--- What is expected ---
Go through the entries below and print, exactly, the lines starting at the one with "Lão già trong" and ending at the one with "Sau khi Quỷ", keeping both ends and no others.

--- Data to process ---

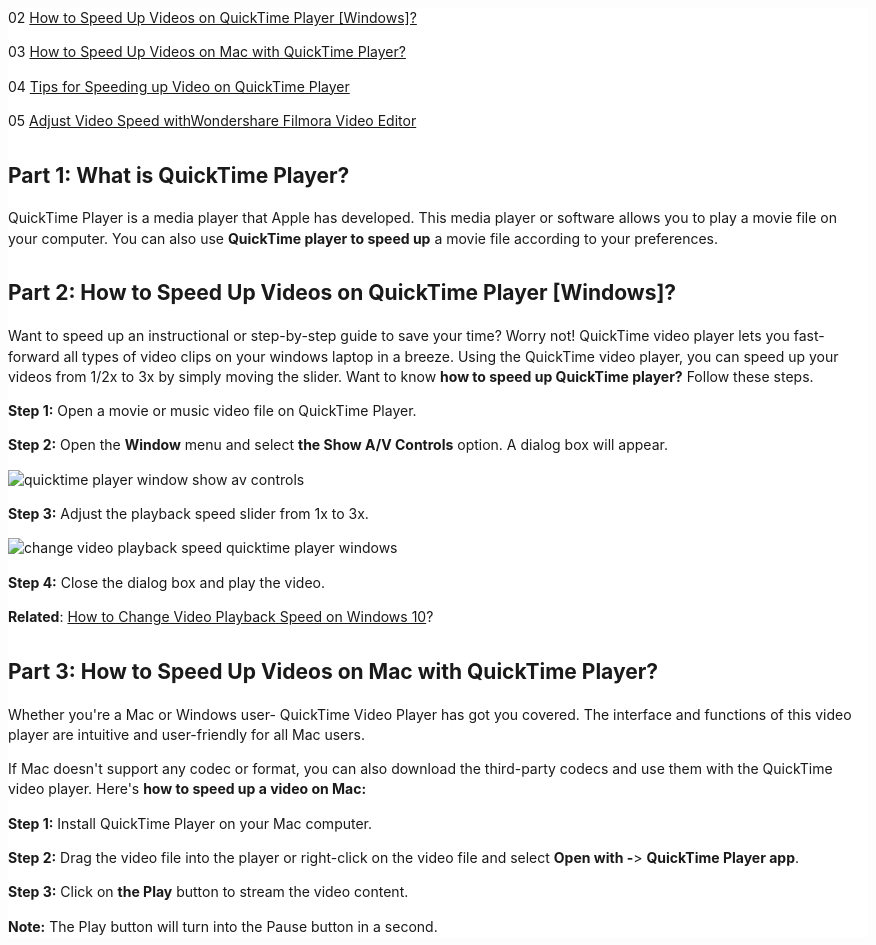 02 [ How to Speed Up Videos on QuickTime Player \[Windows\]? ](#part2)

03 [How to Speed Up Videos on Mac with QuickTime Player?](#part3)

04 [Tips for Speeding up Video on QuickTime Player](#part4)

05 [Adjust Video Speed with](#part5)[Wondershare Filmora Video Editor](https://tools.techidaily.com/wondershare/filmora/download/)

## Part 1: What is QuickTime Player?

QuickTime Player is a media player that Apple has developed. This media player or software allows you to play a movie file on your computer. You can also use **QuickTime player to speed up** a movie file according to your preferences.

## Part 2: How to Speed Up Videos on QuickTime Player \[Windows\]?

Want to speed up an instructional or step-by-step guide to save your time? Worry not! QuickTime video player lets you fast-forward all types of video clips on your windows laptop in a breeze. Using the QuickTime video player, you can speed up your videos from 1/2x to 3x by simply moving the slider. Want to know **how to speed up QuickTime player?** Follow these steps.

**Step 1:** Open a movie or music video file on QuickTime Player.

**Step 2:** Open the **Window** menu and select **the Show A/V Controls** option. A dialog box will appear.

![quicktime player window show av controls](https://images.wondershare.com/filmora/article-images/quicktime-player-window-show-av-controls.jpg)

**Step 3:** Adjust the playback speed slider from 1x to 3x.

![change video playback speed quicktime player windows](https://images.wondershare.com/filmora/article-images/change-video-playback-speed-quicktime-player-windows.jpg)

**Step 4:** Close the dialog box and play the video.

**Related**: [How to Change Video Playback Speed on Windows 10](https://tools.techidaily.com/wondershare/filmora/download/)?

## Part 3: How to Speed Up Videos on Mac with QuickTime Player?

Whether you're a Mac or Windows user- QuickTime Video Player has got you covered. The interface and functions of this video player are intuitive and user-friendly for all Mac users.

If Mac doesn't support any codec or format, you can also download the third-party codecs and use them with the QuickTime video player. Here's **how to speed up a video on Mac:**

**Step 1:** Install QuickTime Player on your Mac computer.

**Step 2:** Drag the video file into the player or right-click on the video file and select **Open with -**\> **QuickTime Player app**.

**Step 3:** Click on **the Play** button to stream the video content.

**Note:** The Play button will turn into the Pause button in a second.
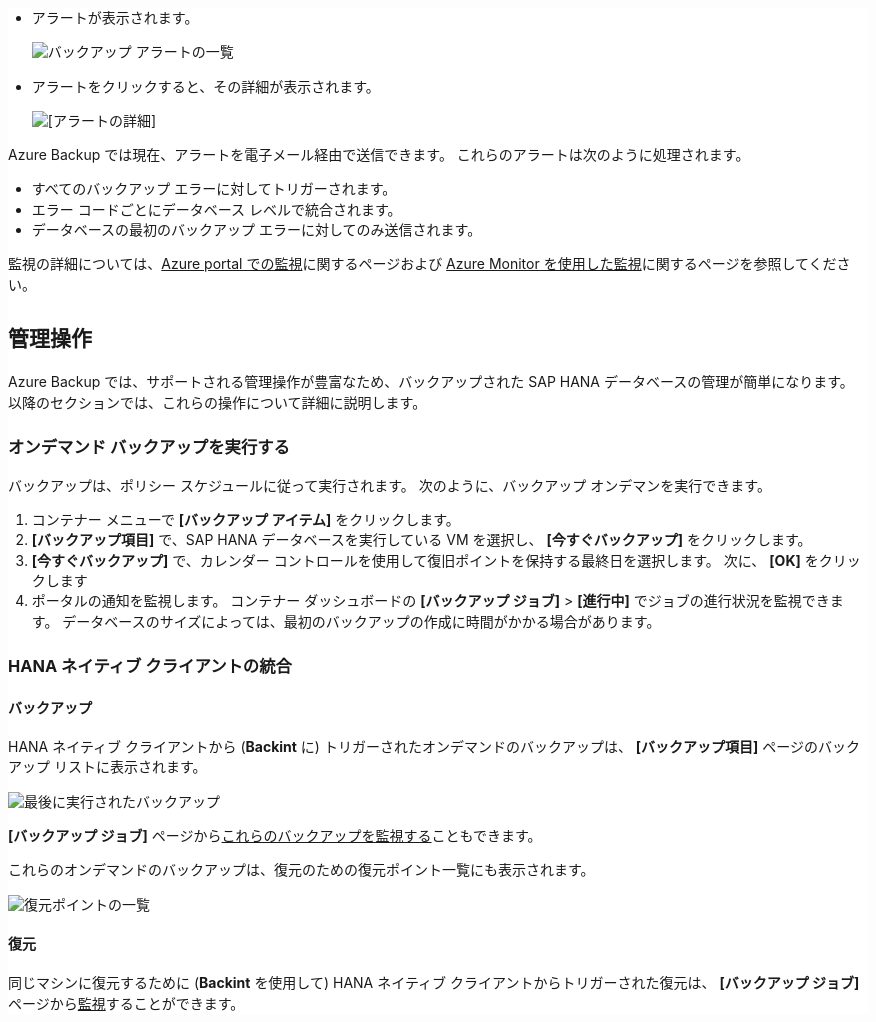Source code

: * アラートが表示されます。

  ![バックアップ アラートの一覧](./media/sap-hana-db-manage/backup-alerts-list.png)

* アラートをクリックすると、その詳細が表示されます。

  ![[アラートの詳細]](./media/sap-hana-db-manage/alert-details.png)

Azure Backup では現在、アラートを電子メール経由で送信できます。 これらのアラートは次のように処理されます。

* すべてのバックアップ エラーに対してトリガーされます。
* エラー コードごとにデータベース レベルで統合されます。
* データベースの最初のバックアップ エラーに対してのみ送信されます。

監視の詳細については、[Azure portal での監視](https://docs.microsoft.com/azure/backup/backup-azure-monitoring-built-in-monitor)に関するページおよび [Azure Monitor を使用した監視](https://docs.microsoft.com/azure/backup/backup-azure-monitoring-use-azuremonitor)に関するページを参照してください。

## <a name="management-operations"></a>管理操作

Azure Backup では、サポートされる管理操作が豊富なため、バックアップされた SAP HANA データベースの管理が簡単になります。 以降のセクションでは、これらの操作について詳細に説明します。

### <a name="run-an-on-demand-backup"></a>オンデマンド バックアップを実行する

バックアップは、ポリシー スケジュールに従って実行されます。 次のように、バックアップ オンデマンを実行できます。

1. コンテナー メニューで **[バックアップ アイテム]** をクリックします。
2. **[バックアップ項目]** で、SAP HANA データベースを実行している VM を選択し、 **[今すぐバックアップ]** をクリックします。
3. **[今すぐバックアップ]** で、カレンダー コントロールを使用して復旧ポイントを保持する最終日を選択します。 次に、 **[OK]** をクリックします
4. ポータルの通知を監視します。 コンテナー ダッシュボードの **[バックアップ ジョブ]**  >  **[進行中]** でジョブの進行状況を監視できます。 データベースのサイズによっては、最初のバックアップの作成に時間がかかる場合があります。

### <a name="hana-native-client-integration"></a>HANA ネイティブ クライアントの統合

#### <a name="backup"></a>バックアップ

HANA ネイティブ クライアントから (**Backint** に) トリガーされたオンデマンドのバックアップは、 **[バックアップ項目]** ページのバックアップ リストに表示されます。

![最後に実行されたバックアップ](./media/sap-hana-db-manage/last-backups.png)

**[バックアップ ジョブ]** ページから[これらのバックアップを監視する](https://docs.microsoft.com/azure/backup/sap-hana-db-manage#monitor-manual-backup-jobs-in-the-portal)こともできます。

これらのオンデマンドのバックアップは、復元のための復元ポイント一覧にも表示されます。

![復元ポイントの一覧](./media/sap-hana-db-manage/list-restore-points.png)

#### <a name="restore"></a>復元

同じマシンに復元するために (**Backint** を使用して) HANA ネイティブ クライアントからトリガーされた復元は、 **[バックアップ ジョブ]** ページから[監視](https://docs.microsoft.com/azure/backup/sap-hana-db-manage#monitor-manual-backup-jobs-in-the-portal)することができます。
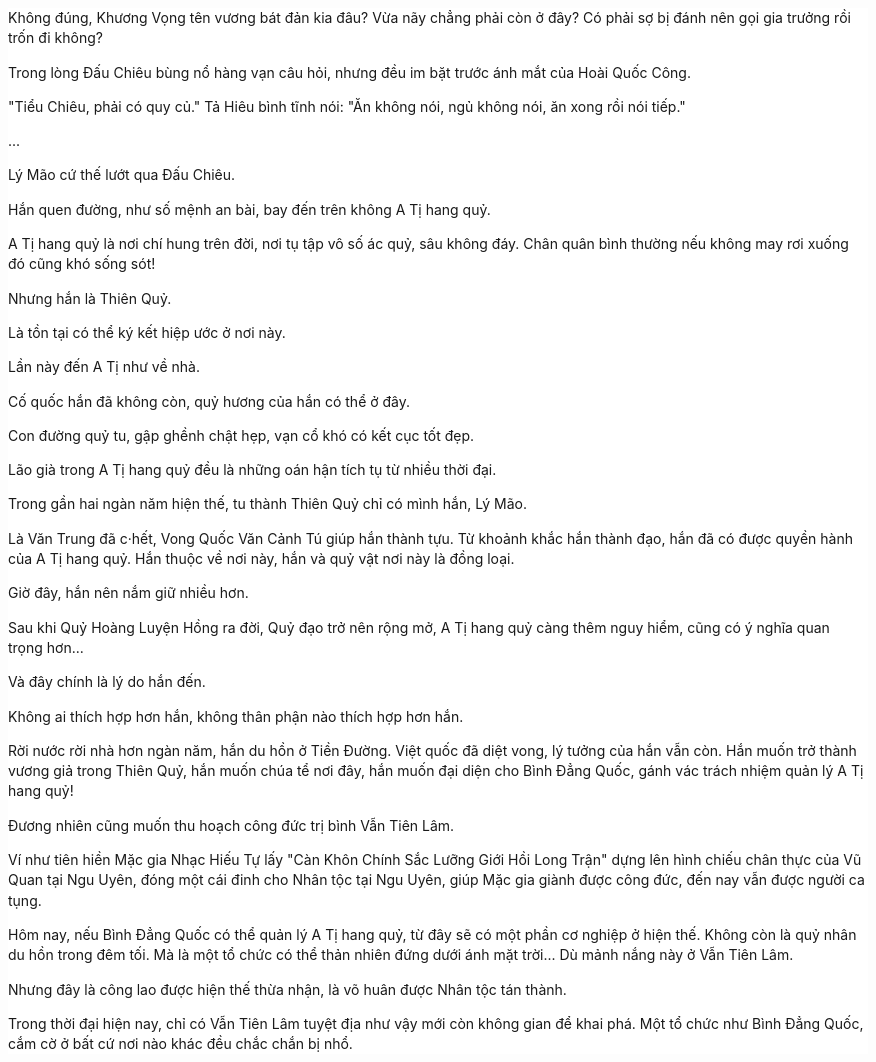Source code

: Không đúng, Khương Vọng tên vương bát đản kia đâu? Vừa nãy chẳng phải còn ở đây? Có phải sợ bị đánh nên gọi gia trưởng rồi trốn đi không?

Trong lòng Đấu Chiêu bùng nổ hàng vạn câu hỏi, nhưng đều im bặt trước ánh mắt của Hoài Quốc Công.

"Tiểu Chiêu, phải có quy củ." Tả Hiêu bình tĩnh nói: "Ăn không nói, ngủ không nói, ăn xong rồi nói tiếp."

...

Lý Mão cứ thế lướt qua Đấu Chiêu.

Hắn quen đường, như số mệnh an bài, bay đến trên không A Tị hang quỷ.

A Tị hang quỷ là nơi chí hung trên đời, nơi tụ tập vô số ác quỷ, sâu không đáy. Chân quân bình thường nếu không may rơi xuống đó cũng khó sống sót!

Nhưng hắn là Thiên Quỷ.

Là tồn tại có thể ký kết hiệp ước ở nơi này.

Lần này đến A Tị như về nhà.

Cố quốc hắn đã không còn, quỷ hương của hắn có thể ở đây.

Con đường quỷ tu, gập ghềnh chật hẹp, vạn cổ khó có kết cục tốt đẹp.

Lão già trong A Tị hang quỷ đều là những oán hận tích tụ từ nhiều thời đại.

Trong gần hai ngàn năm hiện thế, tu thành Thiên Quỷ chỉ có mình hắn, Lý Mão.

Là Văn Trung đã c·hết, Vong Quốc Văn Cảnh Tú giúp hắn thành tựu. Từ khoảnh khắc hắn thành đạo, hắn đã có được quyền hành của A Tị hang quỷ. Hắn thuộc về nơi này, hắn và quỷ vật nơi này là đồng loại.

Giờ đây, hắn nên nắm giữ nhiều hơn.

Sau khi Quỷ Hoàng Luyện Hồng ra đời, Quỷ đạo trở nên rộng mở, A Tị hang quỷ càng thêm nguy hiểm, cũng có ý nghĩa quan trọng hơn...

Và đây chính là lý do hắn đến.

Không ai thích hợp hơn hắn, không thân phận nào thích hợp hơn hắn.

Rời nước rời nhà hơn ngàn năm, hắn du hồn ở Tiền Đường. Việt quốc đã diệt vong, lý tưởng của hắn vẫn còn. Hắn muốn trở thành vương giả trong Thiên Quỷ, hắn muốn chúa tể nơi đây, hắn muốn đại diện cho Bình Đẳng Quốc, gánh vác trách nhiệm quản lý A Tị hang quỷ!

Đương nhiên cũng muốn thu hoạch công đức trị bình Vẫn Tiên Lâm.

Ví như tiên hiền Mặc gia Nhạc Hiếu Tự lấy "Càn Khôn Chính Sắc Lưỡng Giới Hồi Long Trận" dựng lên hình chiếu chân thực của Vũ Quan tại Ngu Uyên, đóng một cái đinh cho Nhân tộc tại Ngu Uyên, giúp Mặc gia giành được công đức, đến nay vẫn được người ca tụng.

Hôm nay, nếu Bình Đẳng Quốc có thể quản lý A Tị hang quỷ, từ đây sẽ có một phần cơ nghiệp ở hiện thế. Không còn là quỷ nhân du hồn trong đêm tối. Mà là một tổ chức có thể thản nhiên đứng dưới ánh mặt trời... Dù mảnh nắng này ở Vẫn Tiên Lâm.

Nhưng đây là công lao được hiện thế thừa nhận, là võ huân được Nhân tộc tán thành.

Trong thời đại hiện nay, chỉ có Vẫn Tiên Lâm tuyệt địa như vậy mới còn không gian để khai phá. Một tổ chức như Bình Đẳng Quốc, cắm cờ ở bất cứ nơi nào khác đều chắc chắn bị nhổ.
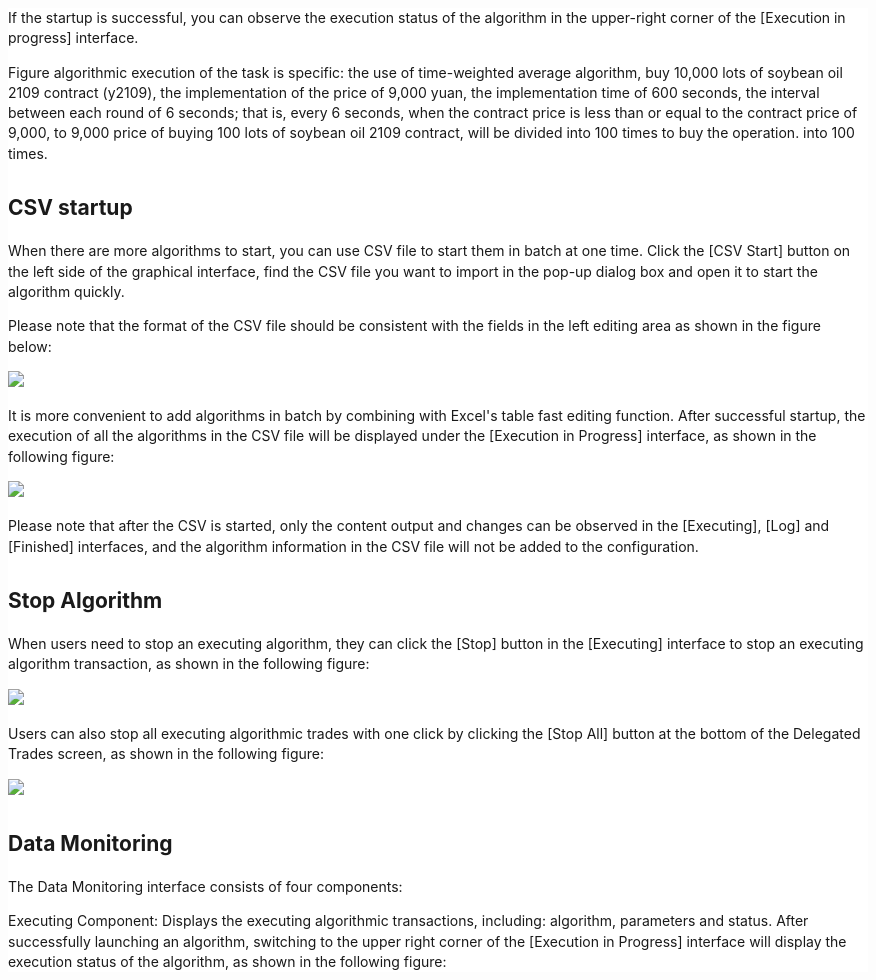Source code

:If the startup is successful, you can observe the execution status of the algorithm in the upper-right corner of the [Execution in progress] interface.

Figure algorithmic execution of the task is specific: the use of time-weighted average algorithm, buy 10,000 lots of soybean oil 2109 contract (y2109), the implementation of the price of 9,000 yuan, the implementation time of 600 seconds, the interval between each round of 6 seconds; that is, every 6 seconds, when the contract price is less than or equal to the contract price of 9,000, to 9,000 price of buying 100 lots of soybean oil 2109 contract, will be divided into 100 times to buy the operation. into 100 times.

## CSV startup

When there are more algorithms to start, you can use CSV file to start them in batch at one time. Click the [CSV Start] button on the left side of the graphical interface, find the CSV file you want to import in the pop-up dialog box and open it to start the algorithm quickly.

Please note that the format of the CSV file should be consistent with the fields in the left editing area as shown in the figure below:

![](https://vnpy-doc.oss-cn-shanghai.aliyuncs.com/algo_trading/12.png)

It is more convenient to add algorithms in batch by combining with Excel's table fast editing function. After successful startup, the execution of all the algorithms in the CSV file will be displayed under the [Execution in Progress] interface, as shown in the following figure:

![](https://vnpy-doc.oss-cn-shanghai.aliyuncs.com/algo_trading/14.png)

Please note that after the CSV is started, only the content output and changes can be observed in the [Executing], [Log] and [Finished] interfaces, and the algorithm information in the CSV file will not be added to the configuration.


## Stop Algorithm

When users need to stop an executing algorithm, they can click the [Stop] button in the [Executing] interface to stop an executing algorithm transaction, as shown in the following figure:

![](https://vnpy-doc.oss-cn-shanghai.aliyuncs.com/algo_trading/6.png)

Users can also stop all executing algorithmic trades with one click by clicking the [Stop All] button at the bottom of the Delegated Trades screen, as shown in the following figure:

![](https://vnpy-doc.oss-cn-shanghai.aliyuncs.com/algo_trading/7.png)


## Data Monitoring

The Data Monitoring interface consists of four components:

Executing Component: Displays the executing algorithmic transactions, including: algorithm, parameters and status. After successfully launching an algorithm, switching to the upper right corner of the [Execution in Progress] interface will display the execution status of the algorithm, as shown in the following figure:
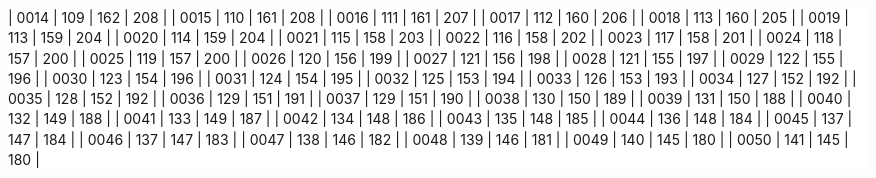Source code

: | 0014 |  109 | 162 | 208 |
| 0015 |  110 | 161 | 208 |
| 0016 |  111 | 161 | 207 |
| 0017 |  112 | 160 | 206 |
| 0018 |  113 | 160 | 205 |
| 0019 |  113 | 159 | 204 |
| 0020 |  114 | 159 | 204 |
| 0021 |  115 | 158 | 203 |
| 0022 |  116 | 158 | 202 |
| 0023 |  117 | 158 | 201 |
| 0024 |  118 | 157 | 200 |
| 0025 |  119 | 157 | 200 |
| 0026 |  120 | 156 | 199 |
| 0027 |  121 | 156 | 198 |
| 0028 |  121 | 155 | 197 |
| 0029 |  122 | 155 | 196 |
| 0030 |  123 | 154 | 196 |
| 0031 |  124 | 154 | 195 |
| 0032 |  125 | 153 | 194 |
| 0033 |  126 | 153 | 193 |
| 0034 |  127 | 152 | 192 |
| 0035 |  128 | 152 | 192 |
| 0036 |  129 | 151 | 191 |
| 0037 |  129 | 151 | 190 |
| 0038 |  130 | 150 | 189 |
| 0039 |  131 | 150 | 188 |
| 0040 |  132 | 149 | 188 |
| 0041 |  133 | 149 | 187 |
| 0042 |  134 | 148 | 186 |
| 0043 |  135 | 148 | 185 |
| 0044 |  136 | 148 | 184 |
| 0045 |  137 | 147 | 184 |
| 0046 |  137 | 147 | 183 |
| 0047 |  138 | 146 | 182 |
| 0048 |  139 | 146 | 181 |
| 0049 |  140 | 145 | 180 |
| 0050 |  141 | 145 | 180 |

--- Task solution ---
Lão già trong A Tị hang quỷ đều là những oán hận tích tụ từ nhiều thời đại.

Trong gần hai ngàn năm hiện thế, tu thành Thiên Quỷ chỉ có mình hắn, Lý Mão.

Là Văn Trung đã c·hết, Vong Quốc Văn Cảnh Tú giúp hắn thành tựu. Từ khoảnh khắc hắn thành đạo, hắn đã có được quyền hành của A Tị hang quỷ. Hắn thuộc về nơi này, hắn và quỷ vật nơi này là đồng loại.

Giờ đây, hắn nên nắm giữ nhiều hơn.

Sau khi Quỷ Hoàng Luyện Hồng ra đời, Quỷ đạo trở nên rộng mở, A Tị hang quỷ càng thêm nguy hiểm, cũng có ý nghĩa quan trọng hơn...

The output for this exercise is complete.